I – GERAR FILHOS (v. 1)
1. A experiência de Israel: fertilidade e esterilidade – “casada” com Deus Israel era fértil e alegre; seu pecado levou-o para o exílio, a infertilidade e a tristeza. Restaurada pelo Messias (Is 53), retornaria para Jerusalém e teria restabelecida a sua fertilidade.
2. Nossa experiência – ser gerado em Cristo é a maior alegria que uma pessoa pode experimentar (Lc 10:20). A geração de uma pessoa em Cristo produz mais alegria no céu do que os cultos de 99 justos (Lc 15:7). A geração de “filhos espirituais” é uma responsabilidade de quem já foi gerado (I Co 4:15-16)
II – CRIAR FILHOS (v. 2-3)
1. Filhos precisam de “tendas” = habitação (v. 2) = casas = “grupos” – “tenda” é símbolo de relacionamentos comunitários efetivos, transformadores e expansionistas.
2. As “tendas” precisam de sustentação (v. 2) – a sustentação dos filhos espirituais recém nascidos é a “Palavra” (I Pd 2:2). Criar filhos na Palavra envolve sofrimento (Gl 4:20 cp c/ 1:6-9). Os filhos recém nascidos devem ser acompanhados individualmente pelo discipulado e coletivamente pelos pequenos grupos, sendo pastoreados pelos líderes de cada “tenda”….
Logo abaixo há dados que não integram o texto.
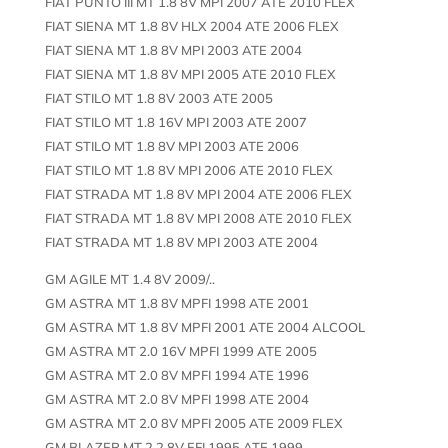
FIAT PUNTO III MT 1.8 8V MPI 2007 ATE 2010 FLEX
FIAT SIENA MT 1.8 8V HLX 2004 ATE 2006 FLEX
FIAT SIENA MT 1.8 8V MPI 2003 ATE 2004
FIAT SIENA MT 1.8 8V MPI 2005 ATE 2010 FLEX
FIAT STILO MT 1.8 8V 2003 ATE 2005
FIAT STILO MT 1.8 16V MPI 2003 ATE 2007
FIAT STILO MT 1.8 8V MPI 2003 ATE 2006
FIAT STILO MT 1.8 8V MPI 2006 ATE 2010 FLEX
FIAT STRADA MT 1.8 8V MPI 2004 ATE 2006 FLEX
FIAT STRADA MT 1.8 8V MPI 2008 ATE 2010 FLEX
FIAT STRADA MT 1.8 8V MPI 2003 ATE 2004
GM AGILE MT 1.4 8V 2009/..
GM ASTRA MT 1.8 8V MPFI 1998 ATE 2001
GM ASTRA MT 1.8 8V MPFI 2001 ATE 2004 ALCOOL
GM ASTRA MT 2.0 16V MPFI 1999 ATE 2005
GM ASTRA MT 2.0 8V MPFI 1994 ATE 1996
GM ASTRA MT 2.0 8V MPFI 1998 ATE 2004
GM ASTRA MT 2.0 8V MPFI 2005 ATE 2009 FLEX
GM BLAZER MT 2.2 8V EFI 1995 ATE 1999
3. A sustentação bíblica gerará uma presença impactante na cidade (v. 3) – queremos ser uma igreja que povoe a cidade assolada pela injustiça, imoralidade, violência, má distribuição de renda, arroxo salarial, precariedade dos serviços públicos e miséria… através dos pequenos grupos.
III – SUPERAÇÃO
1. Superação do medo do futuro (v. 4a) – solidão, fracasso econômico, enfermidade, verdade, morte…., qualquer que seja o medo futuro ele precisa ser positivamente enfrentado! “No novo tempo, apesar dos fracassos, estamos mais vivos pra sobreviver; no novo tempo apesar dos perigos, estamos mais vivos pra sobreviver; no novo tempo apesar dos castigos, estamos mais vivos pra sobreviver” (Ivan Lins/Vítor Martins).
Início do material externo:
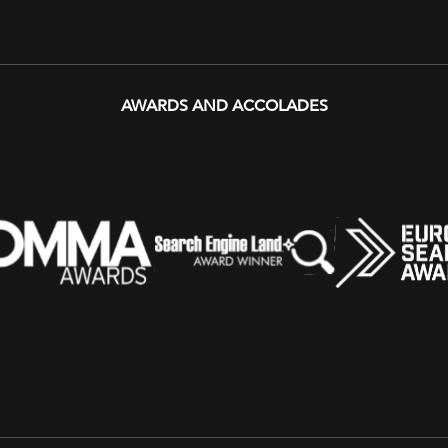
AWARDS AND ACCOLADES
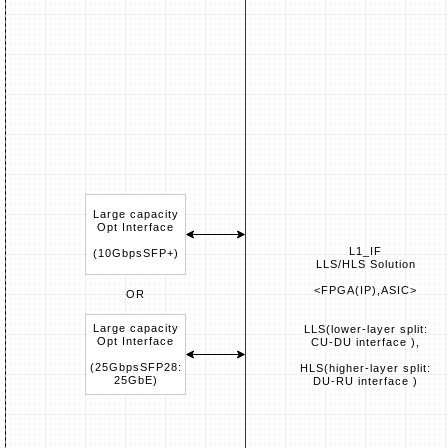
Large capacity
Opt Interface
L1_IF
(10GbpsSFP+)
LLS/HLS Solution
<FPGA(IP),ASIC>
OR
Large capacity
LLS(lower-layer split:
Opt Interface
CU-DU interface ),
(25GbpsSFP28:
HLS(higher-layer split:
25GbE)
DU-RU interface )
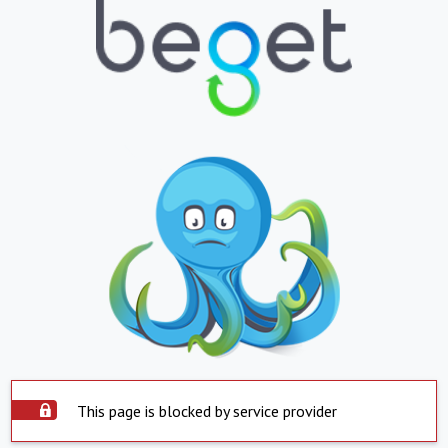
This page is blocked by service provider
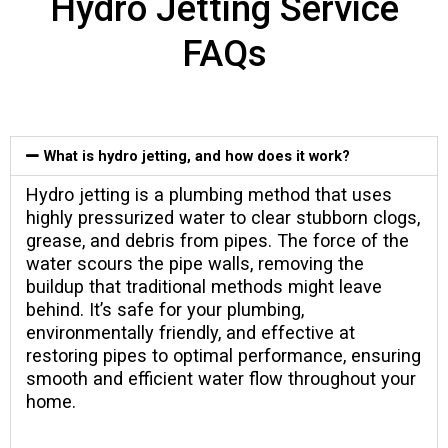
Hydro Jetting Service
FAQs
What is hydro jetting, and how does it work?
Hydro jetting is a plumbing method that uses
highly pressurized water to clear stubborn clogs,
grease, and debris from pipes. The force of the
water scours the pipe walls, removing the
buildup that traditional methods might leave
behind. It’s safe for your plumbing,
environmentally friendly, and effective at
restoring pipes to optimal performance, ensuring
smooth and efficient water flow throughout your
home.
2. Superação do medo do passado (v. 4b) – olhar para traz, como fez a mulher de Ló, nos leva à imobilidade do fracasso; “sou dos que crêm e, por isso mesmo, tenho que decidir hoje fazer o meu amanhã mais diferente, mais próximo dos meus sonhos… Porque eu creio no amanhã, caminho com determinação, sabendo que os momentos mais escuros da noite são exatamente aqueles que prenunciam a alvorada” (Elias Abraão, pastor presbiteriano, deputado).
3. O caminho bíblico de superação: Deus (v. 5, 6, 9, 10
a) Precisamos redescobrir o caráter de Deus (v.5): Criador, Marido, Senhor, Santo, Redentor, Deus das nações – tratar “Deus como Deus” é o único caminho da vitória….
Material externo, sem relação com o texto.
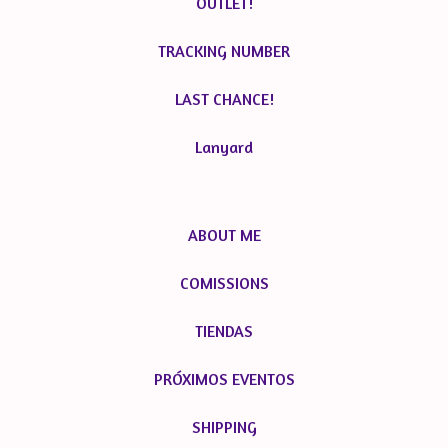
OUTLET!
TRACKING NUMBER
LAST CHANCE!
Lanyard
ABOUT ME
COMISSIONS
TIENDAS
PRÓXIMOS EVENTOS
SHIPPING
b) Precisamos redescobrir as ações de Deus – Ele chama imeritoriamente (v. 6), disciplina propositalmente (v. 7-8), age fielmente (v. 9-10 com base numa aliança de provisão e de paz).
CONCLUSÃO
Como igreja nascente, somos colocados por Deus diante de três desafios: geração de filhos – pessoal; criação de filhos – coletivo; superação – divino. Ao mesmo tempo Ele nos promete: relevância ministerial (v. 11-12); relevância familiar (v. 13); relevância relacional (v. 14-17). Que Ele faça da Pedra Viva uma igreja fundamentada neste valores!